PAGE EXTRACT.

Samplers (for map-style datasets):
That aside, if you are switching to a map-style dataset, here are some details on how samplers and batch samplers work. You have access to a dataset's underlying data using indices, just like you would with a list (since torch.utils.data.Dataset implements __getitem__). In other words, your dataset elements are all dataset[i], for i in [0, len(dataset) - 1].
Here is a toy dataset:
class DS(Dataset):
def __getitem__(self, index):
return index
def __len__(self):
return 10
In a general use case you would just give torch.utils.data.DataLoader the arguments batch_size and shuffle. By default, shuffle is set to false, which means it will use torch.utils.data.SequentialSampler. Else (if shuffle is true) torch.utils.data.RandomSampler will be used. The sampler defines how the data loader accesses the dataset (in which order it accesses it).
The above dataset (DS) has 10 elements. The indices are 0, 1, 2, 3, 4, 5, 6, 7, 8, and 9. They map to elements 0, 10, 20, 30, 40, 50, 60, 70, 80, and 90. So with a batch size of 2:
SequentialSampler: DataLoader(ds, batch_size=2) (implictly shuffle=False), identical to DataLoader(ds, batch_size=2, sampler=SequentialSampler(ds)). The dataloader will deliver tensor([0, 10]), tensor([20, 30]), tensor([40, 50]), tensor([60, 70]), and tensor([80, 90]).
RandomSampler: DataLoader(ds, batch_size=2, shuffle=True), identical to DataLoader(ds, batch_size=2, sampler=RandomSampler(ds)). The dataloader will sample randomly each time you iterate through it. For instance: tensor([50, 40]), tensor([90, 80]), tensor([0, 60]), tensor([10, 20]), and tensor([30, 70]). But the sequence will be different if you iterate through the dataloader a second time!
Batch sampler
Providing batch_sampler will override batch_size, shuffle, sampler, and drop_last altogether. It is meant to define exactly the batch elements and their content. For instance:
>>> DataLoader(ds, batch_sampler=[[1,2,3], [6,5,4], [7,8], [0,9]])`
Will yield tensor([10, 20, 30]), tensor([60, 50, 40]), tensor([70, 80]), and tensor([ 0, 90]).

TASKS FOR THIS EXERCISE.
(1) Translate this sentence from the passage on PyTorch samplers into German: "The sampler defines how the data loader accesses the dataset (in which order it accesses it)."
(2) Please retype the passage on PyTorch samplers, starting with "Samplers (for map-style" and going on through "len(dataset) - 1].".

[Records from a dataset]
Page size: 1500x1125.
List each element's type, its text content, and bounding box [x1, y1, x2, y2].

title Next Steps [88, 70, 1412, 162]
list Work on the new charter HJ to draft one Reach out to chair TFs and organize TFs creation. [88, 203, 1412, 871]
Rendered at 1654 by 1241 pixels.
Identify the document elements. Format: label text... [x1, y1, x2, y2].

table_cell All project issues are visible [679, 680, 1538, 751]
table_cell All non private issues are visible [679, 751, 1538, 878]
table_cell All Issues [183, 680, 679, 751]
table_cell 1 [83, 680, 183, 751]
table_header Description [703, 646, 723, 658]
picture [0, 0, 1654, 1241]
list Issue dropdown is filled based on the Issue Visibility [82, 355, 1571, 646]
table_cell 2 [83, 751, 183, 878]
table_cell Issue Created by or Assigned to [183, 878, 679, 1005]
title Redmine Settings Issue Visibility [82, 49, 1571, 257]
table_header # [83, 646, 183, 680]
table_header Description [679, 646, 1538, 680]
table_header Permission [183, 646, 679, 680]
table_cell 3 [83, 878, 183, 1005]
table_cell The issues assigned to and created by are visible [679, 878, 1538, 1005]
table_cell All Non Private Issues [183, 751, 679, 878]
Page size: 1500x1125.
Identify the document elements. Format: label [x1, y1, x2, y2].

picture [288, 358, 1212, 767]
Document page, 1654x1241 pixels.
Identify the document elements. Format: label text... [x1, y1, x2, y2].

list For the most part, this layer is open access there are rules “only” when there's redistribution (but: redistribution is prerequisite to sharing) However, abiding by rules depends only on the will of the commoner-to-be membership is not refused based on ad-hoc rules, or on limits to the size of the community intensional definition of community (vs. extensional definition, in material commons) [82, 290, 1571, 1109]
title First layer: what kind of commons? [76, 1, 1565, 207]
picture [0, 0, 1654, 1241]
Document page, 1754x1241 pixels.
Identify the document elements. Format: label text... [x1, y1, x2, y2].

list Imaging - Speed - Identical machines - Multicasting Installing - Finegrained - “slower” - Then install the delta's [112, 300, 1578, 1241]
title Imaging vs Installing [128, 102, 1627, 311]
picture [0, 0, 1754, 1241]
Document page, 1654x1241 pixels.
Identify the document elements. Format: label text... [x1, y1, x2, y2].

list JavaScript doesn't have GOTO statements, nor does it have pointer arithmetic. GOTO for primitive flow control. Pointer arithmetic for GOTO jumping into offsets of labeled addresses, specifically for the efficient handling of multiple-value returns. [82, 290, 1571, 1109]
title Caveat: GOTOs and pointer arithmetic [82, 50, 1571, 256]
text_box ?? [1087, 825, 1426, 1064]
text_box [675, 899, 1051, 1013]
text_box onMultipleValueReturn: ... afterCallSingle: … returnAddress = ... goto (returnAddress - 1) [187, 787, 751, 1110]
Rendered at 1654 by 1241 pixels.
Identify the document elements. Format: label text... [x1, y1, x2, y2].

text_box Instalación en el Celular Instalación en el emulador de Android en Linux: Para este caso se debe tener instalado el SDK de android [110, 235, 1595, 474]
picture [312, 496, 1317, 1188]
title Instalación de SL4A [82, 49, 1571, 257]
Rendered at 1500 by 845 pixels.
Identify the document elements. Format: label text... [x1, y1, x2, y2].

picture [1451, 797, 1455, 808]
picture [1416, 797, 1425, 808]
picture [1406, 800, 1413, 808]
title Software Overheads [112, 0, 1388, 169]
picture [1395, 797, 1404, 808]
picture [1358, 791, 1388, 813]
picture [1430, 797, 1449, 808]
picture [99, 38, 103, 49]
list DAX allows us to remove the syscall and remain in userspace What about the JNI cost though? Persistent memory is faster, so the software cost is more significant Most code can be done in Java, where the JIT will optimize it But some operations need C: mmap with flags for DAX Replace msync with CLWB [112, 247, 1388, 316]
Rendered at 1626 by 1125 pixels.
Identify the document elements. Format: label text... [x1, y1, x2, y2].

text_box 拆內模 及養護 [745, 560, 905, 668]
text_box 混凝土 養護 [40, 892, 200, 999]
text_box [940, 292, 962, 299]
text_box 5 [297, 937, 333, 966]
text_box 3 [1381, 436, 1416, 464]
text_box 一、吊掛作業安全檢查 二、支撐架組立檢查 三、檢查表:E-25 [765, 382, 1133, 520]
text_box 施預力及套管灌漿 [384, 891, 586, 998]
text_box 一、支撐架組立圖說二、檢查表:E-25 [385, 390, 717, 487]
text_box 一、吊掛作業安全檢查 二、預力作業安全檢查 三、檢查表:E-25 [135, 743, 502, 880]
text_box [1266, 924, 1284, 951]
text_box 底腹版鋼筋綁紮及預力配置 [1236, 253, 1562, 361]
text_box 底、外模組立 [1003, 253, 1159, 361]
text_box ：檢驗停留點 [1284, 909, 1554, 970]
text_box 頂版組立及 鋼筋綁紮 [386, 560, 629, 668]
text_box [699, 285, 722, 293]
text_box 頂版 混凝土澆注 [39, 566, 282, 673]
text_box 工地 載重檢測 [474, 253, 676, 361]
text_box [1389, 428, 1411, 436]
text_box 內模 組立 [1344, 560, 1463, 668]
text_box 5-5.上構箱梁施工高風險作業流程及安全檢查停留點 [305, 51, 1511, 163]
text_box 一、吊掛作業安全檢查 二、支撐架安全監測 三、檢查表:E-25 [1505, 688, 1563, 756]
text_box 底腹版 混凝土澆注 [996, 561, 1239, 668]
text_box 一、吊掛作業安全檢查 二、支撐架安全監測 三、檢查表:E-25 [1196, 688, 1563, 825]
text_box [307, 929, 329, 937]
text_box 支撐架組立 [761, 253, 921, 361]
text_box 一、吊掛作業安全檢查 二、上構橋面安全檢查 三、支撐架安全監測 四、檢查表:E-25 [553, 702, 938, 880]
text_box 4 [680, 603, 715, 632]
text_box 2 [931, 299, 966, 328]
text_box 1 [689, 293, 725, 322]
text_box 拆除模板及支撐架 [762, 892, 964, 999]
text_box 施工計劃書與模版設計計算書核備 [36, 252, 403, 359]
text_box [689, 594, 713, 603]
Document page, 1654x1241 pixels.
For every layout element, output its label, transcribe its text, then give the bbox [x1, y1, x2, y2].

ANSWERS TO THE TASKS.
(1) Der Sampler legt fest, wie der Data Loader auf den Datensatz zugreift (in welcher Reihenfolge er darauf zugreift).

(2)
Samplers (for map-style datasets):
That aside, if you are switching to a map-style dataset, here are some details on how samplers and batch samplers work. You have access to a dataset's underlying data using indices, just like you would with a list (since torch.utils.data.Dataset implements __getitem__). In other words, your dataset elements are all dataset[i], for i in [0, len(dataset) - 1].